It amazes me when politicians and the media show shock when individuals and countries fail to obey the rules. If this were something new that was only rare throughout history, then I might accept the shock of these organizations, but it is not. Bad guys and bad countries rarely obey the rules. That is why we call them bad. I enjoy reading about history, but it is obvious to me that there are too few others who share my interest, especially those in a position with power.

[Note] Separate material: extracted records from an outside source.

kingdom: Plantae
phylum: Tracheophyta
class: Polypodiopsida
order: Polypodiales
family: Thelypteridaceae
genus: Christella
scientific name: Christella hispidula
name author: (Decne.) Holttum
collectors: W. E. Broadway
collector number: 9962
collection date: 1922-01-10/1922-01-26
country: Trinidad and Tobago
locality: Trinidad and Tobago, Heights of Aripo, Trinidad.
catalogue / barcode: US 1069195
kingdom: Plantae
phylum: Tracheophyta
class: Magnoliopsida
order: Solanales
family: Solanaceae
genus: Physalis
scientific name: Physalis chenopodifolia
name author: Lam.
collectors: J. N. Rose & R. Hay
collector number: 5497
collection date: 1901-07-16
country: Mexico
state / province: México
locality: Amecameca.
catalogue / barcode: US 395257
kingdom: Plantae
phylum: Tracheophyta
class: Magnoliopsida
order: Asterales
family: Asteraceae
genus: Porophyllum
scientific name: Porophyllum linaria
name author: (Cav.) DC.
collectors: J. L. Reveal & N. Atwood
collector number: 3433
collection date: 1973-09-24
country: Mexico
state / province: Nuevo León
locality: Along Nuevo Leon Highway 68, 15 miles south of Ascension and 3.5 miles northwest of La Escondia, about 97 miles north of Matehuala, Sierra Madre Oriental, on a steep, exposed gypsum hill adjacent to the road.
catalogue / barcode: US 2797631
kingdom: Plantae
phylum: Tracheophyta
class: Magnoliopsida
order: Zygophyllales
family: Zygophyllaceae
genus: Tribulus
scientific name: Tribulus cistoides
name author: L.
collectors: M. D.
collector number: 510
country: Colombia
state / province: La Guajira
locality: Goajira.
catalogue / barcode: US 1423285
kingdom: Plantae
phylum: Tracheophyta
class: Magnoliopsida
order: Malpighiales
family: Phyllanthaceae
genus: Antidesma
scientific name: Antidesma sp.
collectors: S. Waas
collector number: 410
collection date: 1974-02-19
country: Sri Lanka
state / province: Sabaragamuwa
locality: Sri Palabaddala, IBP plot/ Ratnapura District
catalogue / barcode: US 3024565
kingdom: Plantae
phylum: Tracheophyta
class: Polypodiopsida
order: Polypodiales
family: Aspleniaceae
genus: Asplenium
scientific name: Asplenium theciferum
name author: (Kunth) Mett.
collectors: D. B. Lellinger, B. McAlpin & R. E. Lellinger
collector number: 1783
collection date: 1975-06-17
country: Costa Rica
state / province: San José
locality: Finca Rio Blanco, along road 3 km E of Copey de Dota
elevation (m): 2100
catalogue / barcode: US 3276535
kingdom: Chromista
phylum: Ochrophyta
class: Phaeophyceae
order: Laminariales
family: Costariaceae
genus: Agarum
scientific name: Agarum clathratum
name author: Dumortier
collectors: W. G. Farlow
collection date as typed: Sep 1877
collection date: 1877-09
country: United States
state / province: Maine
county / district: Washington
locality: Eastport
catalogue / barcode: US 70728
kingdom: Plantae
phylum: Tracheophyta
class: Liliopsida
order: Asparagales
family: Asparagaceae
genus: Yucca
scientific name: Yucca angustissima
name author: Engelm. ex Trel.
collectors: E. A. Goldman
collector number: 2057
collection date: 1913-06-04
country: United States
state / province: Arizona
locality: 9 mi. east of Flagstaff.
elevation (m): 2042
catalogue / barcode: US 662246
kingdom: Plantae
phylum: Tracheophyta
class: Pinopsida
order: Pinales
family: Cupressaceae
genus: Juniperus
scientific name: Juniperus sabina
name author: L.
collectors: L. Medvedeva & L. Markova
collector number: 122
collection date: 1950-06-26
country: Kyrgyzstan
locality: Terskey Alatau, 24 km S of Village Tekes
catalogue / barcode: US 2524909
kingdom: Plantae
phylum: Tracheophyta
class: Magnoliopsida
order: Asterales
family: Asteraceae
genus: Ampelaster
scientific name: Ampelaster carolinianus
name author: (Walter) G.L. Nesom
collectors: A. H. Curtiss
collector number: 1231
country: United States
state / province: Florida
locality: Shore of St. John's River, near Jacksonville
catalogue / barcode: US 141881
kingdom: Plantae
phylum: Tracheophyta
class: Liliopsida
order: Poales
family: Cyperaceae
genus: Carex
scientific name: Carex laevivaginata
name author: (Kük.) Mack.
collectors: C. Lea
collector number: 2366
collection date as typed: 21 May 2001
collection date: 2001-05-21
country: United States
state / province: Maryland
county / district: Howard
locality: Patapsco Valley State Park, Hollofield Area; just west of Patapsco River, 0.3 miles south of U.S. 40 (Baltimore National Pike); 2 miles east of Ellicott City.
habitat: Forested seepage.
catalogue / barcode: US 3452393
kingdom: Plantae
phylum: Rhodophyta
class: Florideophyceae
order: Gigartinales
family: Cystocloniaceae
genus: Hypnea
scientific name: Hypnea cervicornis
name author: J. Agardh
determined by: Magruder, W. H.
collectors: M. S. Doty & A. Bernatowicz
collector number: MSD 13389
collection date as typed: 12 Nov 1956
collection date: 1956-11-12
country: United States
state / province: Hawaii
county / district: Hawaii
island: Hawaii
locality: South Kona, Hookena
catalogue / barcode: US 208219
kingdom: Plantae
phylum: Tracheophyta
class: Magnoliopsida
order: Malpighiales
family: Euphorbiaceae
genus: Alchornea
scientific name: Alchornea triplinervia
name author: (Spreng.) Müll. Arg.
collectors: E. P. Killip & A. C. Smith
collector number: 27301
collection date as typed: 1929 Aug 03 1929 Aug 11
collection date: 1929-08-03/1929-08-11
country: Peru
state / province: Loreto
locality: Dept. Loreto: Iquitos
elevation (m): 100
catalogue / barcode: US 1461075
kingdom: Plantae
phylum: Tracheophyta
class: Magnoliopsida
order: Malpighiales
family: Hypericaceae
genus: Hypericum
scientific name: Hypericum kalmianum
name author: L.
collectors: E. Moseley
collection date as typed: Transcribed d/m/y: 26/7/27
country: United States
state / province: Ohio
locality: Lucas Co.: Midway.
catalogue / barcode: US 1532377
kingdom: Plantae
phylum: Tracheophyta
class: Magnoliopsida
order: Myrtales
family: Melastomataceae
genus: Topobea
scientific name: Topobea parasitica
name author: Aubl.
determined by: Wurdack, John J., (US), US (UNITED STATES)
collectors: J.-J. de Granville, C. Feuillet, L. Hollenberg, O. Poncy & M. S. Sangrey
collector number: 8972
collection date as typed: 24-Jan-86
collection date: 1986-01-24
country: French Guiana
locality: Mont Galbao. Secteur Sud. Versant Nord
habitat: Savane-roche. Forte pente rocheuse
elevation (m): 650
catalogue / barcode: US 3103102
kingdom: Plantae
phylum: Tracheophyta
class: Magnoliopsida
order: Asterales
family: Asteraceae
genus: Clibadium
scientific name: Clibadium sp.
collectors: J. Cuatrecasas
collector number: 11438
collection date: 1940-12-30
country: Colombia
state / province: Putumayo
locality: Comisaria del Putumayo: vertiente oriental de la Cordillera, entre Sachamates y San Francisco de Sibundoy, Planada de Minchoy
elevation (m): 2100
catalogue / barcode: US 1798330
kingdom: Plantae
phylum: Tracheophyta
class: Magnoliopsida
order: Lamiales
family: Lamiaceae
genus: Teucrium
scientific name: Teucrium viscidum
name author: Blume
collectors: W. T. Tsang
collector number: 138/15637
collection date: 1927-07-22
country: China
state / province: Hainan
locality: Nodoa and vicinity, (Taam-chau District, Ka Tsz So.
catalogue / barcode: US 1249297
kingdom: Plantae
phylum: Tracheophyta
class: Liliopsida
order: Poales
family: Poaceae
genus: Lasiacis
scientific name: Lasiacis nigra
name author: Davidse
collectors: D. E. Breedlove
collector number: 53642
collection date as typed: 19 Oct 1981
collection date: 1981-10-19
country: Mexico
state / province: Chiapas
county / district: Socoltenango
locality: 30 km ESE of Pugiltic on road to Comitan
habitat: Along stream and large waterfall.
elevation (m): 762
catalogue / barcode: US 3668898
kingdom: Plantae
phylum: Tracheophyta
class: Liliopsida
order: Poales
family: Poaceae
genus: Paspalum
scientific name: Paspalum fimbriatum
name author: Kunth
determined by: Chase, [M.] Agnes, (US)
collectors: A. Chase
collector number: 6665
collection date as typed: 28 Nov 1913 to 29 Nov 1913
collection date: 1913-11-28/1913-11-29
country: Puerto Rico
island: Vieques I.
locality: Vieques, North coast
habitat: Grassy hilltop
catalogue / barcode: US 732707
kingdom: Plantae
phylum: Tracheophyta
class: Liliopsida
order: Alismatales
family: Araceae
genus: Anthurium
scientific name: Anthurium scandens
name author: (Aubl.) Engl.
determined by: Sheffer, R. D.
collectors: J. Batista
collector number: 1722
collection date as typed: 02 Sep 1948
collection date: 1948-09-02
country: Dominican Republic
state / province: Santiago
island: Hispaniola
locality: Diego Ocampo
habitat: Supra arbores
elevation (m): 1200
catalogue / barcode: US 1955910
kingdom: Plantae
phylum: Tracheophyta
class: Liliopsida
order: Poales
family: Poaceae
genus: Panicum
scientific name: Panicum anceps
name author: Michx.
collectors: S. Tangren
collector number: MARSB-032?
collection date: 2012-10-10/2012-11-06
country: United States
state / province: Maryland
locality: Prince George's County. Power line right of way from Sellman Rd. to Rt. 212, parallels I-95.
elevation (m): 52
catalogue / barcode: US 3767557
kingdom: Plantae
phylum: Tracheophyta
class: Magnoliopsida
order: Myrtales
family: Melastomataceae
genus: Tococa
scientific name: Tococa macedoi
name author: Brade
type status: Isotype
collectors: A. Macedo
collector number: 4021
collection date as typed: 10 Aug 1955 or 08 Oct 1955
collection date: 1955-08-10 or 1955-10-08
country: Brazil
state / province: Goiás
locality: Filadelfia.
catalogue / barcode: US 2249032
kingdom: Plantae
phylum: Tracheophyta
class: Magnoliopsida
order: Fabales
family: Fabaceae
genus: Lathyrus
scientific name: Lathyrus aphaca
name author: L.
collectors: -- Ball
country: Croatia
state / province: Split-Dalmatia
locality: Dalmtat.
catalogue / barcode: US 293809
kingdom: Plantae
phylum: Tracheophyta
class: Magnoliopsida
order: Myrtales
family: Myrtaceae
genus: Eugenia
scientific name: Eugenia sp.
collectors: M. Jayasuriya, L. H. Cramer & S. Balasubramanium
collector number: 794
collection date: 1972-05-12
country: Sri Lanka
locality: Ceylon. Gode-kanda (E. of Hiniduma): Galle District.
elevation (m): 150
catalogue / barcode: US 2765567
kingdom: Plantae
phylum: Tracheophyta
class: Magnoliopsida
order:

When British Prime Minister Neville Chamberlain returned from Germany in 1938 and declared, “Peace in our time” while he waived a document signed by Adolph Hitler most people cheered. Giving up a country such as Czechoslovakia in the name of peace seemed to be a small price to pay. After losing a generation of men in World War One, they thought that anything was better than war. Appeasement does not last long as the world learned rather rapidly. That act has been used as the prime example of failed appeasement, but we continue to appease in the hopes that it will finally work. I fear that it is hopeless because the bad guys only obey the rules when it suits their purposes.
By definition, criminals (bad Guys) do not obey the laws. Each time that there is a mass shooting in this country, the immediate cry is to add more gun control laws. The only ones who are influenced by these laws are the law abiding citizens because the criminals ignore them. The countries that have disarmed their citizens have a much higher rate of home invasions because they know the residents are not armed. That is not true in this country and thus there are fewer home invasions. Mass shootings usually occur in areas such as schools and government buildings where the civilians are not allowed to have weapons. The bad guys know this and they becomes their targets.
The Kellogg Briand Pact was an international agreement outlawing war and was signed in 1928. The stupendous losses of human life during World War One was the major driving force for that naïve pact. It is obvious how successful that has been. It seems that the best way to prevent being dragged into a war is to be extremely powerful both militarily and mentally. The United States has been very powerful for most of the last century and the current one and yet we have been engaged in numerous conflicts. How can that be? When enemies believe that a country does not have the will to protect its interests, it is tempted to become aggressive.
The Cuban Missile crisis is a good example. The Russians did not believe that President Kennedy would act when they placed nuclear weapons on Cuban soil. The “Bay of Pigs” fiasco sent that message when the United States did not support the Cuban rebels.
The Korean War is another example when our Secretary of State drew a defensive line in the pacific that did not include Korea. Iraq’s invasion of Kuwait is another example when Saddam Hussein did not believe that the United States would act. There are those who believe that our withdraw from Somalia after losing troops sent a message to the terrorists that we were weak. Osama Bin Laden saw that as a green light to attack on our home front.
The latest surge of violence in many of our cities is seen as a response to what occurred in Baltimore. The police were told to refrain from acting so that the rioters could vent. Now it seems that the bad guys are taking that as a cue to become more violent. The statistics seem to support that thesis. Having the might and power is essential, but one must also have the will to use it.